A situação atual nada tem que ver com a da década de 1960.
Os dois grandes partidos nada puderam contra Donald Trump, que não é um mero
sulista desprovido de recursos, mas um bilionário de Nova York e
ideologicamente um troglodita que se alia a Putin, um egresso da KGB, e não
teme pôr abaixo toda a ordem internacional que a duras penas edificamos desde a
Segunda Guerra Mundial. Nada nele, absolutamente nada, faz lembrar o exemplo de
pluralismo e moderação que o mundo sempre enxergou nos Estados Unidos.
No Brasil, como antecipei, além de não acreditar em
retrocesso político (embora já estejamos com ele no pescoço há mais de duas
décadas), pensamos que tudo no mundo se encaixa no dualismo esquerda x direita.
Esquerda é quem bate no peito e se autoproclama defensor dos
pobres, pouco importando o grau de sua ignorância em economia; direita é quem
vocifera contra a esquerda, pouco importando a troco de quê. Nenhum dos dois se
dá conta de que uma grande parte dos conflitos e rancores que se formam na
sociedade é ortogonal, ou seja, perpendicular ao eixo esquerda x direita.
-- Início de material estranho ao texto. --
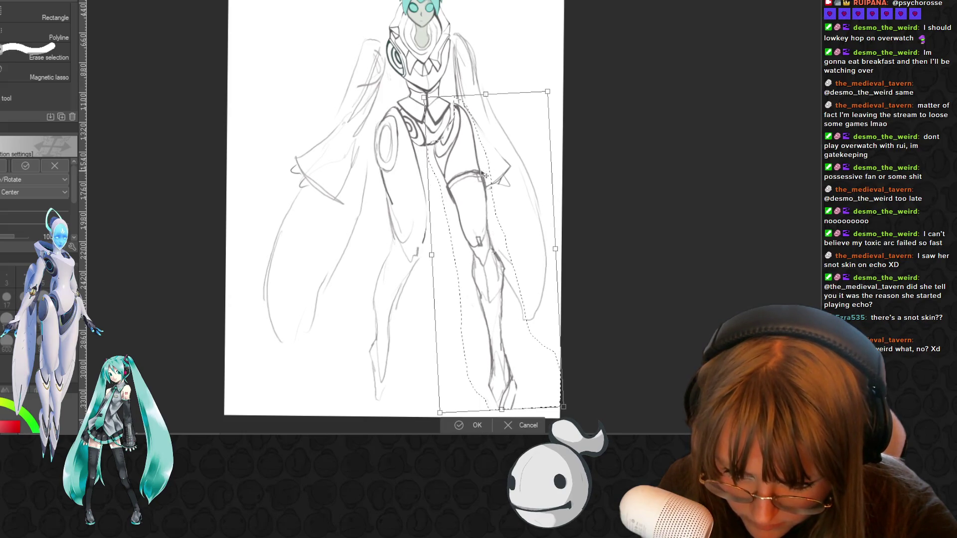
drag(484, 176, 483, 177)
Por que as indústrias de cosméticos, por exemplo, amealham
imensas fortunas? Por que uma grande parcela da sociedade se define como
direita ou esquerda? É óbvio que não. Essa parcela gasta fortunas porque se
sente feia e acredita que os cosméticos a tornarão tão bonita quanto os bonitos
por natureza.
No presente momento, sabemos todos que o PIB brasileiro de
2025 ficará em torno de pífios 2,1% (dois vírgula um por cento), apenas adiando
uma crise maior que cedo ou tarde nos atingirá. Mas a eleição de 2026 poderá
reeditar a dupla Lula x Bolsonaro: Lula, porque milhões acreditarão que ele,
sendo “de esquerda”, detém a chave do progresso; Bolsonaro, porque convencerá
outros tantos milhões de que é “de direita”, vale dizer, o oposto de Lula. E
assim prosseguiremos, com no mínimo 30% de semianalfabetos, uma força de
trabalho de baixíssima qualificação e um Estado incapaz de conter o avanço do
crime organizado. Mas felizes com nossas crenças.